[Intel-gfx] [PATCH] drm/i915: Fix same object multiple mmap memory leak

Tvrtko Ursulin tvrtko.ursulin at linux.intel.com
Thu Dec 22 11:06:20 UTC 2022


From: Tvrtko Ursulin <tvrtko.ursulin at intel.com>

This is the fix proposed by Chuansheng Liu <chuansheng.liu at intel.com> to
close a memory leak caused by refactoring done in 786555987207
("drm/i915/gem: Store mmap_offsets in an rbtree rather than a plain list").

Original commit text from Liu was this:

>
> The below memory leak information is caught:
>
> unreferenced object 0xffff997dd4e3b240 (size 64):
>   comm "gem_tiled_fence", pid 10332, jiffies 4294959326 (age 220778.420s)
>   hex dump (first 32 bytes):
>     01 00 00 00 00 00 00 00 00 00 00 00 00 00 00 00  ................
>     00 00 00 00 00 00 00 00 00 be f2 d4 7d 99 ff ff  ............}...
>   backtrace:
>     [<ffffffffa0f04365>] kmem_cache_alloc_trace+0x2e5/0x450
>     [<ffffffffc062f3ac>] drm_vma_node_allow+0x2c/0xe0 [drm]
>     [<ffffffffc13149ea>] __assign_mmap_offset_handle+0x1da/0x4a0 [i915]
>     [<ffffffffc1315235>] i915_gem_mmap_offset_ioctl+0x55/0xb0 [i915]
>     [<ffffffffc06207e4>] drm_ioctl_kernel+0xb4/0x140 [drm]
>     [<ffffffffc0620ac7>] drm_ioctl+0x257/0x410 [drm]
>     [<ffffffffa0f553ae>] __x64_sys_ioctl+0x8e/0xc0
>     [<ffffffffa1821128>] do_syscall_64+0x38/0xc0
>     [<ffffffffa1a0007c>] entry_SYSCALL_64_after_hwframe+0x44/0xae
>
> The issue is always reproduced with the test:
> gem_tiled_fence_blits --run-subtest basic
>
> It tries to mmap_gtt the same object several times, it is like:
> create BO
> mmap_gtt BO
> unmap BO
> mmap_gtt BO <== second time mmap_gtt
> unmap
> close BO
>
> The leak happens at the second time mmap_gtt in function
> mmap_offset_attach(),it will simply increase the reference
> count to 2 by calling drm_vma_node_allow() directly since
> the mmo has been created at the first time.
>
> However the driver just revokes the vma_node only one time
> when closing the object, it leads to memory leak easily.
>
> This patch is to fix the memory leak by calling drm_vma_node_allow() one
> time also.

Issue was later also reported by Mirsad:

>
> The problem is a kernel memory leak that is repeatedly occurring
> triggered during the execution of Chrome browser under the latest
> 6.1.0+  kernel of this morning and Almalinux 8.6 on a Lenovo
> desktop box with Intel(R) Core(TM) i5-8400 CPU @ 2.80GHz CPU.
>
> The build is with KMEMLEAK, KASAN and MGLRU turned on during the
> build,  on a vanilla mainline kernel from Mr.

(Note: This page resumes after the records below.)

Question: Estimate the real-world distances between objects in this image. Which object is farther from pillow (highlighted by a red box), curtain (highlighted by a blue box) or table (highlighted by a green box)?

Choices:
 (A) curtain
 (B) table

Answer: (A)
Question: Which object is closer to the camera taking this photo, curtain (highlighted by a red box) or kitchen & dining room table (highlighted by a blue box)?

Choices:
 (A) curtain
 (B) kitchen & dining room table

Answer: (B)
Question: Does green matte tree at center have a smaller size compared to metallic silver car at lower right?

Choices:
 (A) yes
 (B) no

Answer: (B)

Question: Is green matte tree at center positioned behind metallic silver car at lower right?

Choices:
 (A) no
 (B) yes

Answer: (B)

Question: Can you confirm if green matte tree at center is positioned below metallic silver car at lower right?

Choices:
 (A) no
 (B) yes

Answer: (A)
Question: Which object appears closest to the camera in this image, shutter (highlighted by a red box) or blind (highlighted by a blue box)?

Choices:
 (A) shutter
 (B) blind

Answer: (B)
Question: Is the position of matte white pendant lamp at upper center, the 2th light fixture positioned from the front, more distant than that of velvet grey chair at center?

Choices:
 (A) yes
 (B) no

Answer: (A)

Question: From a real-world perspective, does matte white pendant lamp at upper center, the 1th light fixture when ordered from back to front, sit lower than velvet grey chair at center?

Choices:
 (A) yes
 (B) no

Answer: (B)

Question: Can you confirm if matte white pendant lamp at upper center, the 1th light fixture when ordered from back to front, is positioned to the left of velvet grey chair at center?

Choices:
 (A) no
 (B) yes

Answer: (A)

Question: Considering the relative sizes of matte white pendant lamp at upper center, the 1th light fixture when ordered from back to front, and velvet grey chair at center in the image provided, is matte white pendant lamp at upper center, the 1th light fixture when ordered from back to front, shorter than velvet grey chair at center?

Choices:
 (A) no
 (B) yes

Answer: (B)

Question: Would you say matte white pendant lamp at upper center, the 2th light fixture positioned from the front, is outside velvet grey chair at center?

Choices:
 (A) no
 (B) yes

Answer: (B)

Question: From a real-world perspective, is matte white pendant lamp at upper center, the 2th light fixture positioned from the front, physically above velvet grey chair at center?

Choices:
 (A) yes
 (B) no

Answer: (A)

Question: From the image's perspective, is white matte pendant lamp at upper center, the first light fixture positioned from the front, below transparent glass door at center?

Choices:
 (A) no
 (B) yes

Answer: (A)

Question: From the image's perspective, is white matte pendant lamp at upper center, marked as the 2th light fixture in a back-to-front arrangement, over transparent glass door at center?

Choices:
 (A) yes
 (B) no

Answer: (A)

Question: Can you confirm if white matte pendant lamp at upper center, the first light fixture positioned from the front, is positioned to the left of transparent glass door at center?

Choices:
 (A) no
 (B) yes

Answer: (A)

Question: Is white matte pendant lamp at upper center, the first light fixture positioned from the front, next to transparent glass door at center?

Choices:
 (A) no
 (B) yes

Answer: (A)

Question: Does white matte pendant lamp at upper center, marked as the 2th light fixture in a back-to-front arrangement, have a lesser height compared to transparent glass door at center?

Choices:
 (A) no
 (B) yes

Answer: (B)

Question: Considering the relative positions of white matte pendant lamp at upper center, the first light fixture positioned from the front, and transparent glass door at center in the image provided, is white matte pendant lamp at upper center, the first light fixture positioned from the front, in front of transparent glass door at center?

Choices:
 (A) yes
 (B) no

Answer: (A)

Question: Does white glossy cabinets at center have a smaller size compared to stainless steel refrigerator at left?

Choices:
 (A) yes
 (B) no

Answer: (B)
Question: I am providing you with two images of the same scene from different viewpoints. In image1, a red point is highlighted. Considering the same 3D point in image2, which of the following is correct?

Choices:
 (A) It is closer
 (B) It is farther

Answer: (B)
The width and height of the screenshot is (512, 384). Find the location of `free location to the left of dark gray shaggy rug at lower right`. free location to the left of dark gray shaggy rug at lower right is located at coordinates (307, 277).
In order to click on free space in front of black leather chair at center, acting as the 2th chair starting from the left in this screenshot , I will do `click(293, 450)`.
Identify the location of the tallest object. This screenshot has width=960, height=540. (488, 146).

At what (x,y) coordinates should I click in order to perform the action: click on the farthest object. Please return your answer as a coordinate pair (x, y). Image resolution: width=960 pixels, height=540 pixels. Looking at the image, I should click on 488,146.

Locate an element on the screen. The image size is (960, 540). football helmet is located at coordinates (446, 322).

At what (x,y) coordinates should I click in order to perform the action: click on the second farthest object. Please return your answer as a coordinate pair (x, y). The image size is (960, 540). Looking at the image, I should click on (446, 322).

Torvalds' tree.
>
> The leaks look like this one:
>
> unreferenced object 0xffff888131754880 (size 64):
>    comm "chrome", pid 13058, jiffies 4298568878 (age 3708.084s)
>    hex dump (first 32 bytes):
>      01 00 00 00 00 00 00 00 00 00 00 00 00 00 00 00 ................
>      00 00 00 00 00 00 00 00 00 80 1e 3e 83 88 ff ff ...........>....
>    backtrace:
>      [<ffffffff9e9b5542>] slab_post_alloc_hook+0xb2/0x340
>      [<ffffffff9e9bbf5f>] __kmem_cache_alloc_node+0x1bf/0x2c0
>      [<ffffffff9e8f767a>] kmalloc_trace+0x2a/0xb0
>      [<ffffffffc08dfde5>] drm_vma_node_allow+0x45/0x150 [drm]
>      [<ffffffffc0b33315>] __assign_mmap_offset_handle+0x615/0x820 [i915]
>      [<ffffffffc0b34057>] i915_gem_mmap_offset_ioctl+0x77/0x110 [i915]
>      [<ffffffffc08bc5e1>] drm_ioctl_kernel+0x181/0x280 [drm]
>      [<ffffffffc08bc9cd>] drm_ioctl+0x2dd/0x6a0 [drm]
>      [<ffffffff9ea54744>] __x64_sys_ioctl+0xc4/0x100
>      [<ffffffff9fbc0178>] do_syscall_64+0x58/0x80
>      [<ffffffff9fc000aa>] entry_SYSCALL_64_after_hwframe+0x72/0xdc
>

Root cause is that 786555987207 started caching (and sharing) the
i915_mmap_offset objects per object and same mmap type. This means that
reference count incremented by drm_vma_node_allow could grow beyond one,
while the object closure path calls drm_vma_node_revoke only once and
so the structure leaks.

Secondary effect from this, which is also different than what we had
before 786555987207 is that it is now possible to mmap an offset belonging
to a closed object.

Fix here is to partially revert to behaviour before 786555987207 - that is
to disallow mmap of closed objects and to only increment the mmap offset
ref count once per object-type.

Signed-off-by: Tvrtko Ursulin <tvrtko.ursulin at intel.com>
Co-developed-by: Chuansheng Liu <chuansheng.liu at intel.com>
Fixes: 786555987207 ("drm/i915/gem: Store mmap_offsets in an rbtree rather than a plain list")
Reported-by: Mirsad Todorovac <mirsad.todorovac at alu.unizg.hr>
Tested-by: Mirsad Todorovac <mirsad.todorovac at alu.unizg.hr>
Testcase: igt at gem_mmap_gtt@mmap-closed-bo
Cc: Matthew Auld <matthew.auld at intel.com>
Cc: "Thomas Hellström" <thomas.hellstrom at linux.intel.com>
Cc: <stable at vger.kernel.org> # v5.7+
Reviewed-by: Tvrtko Ursulin <tvrtko.ursulin at intel.com>
---
Test-with: 20221222100403.256775-1-tvrtko.ursulin at linux.intel.com
---
 drivers/gpu/drm/i915/gem/i915_gem_mman.c | 3 ++-
 1 file changed, 2 insertions(+), 1 deletion(-)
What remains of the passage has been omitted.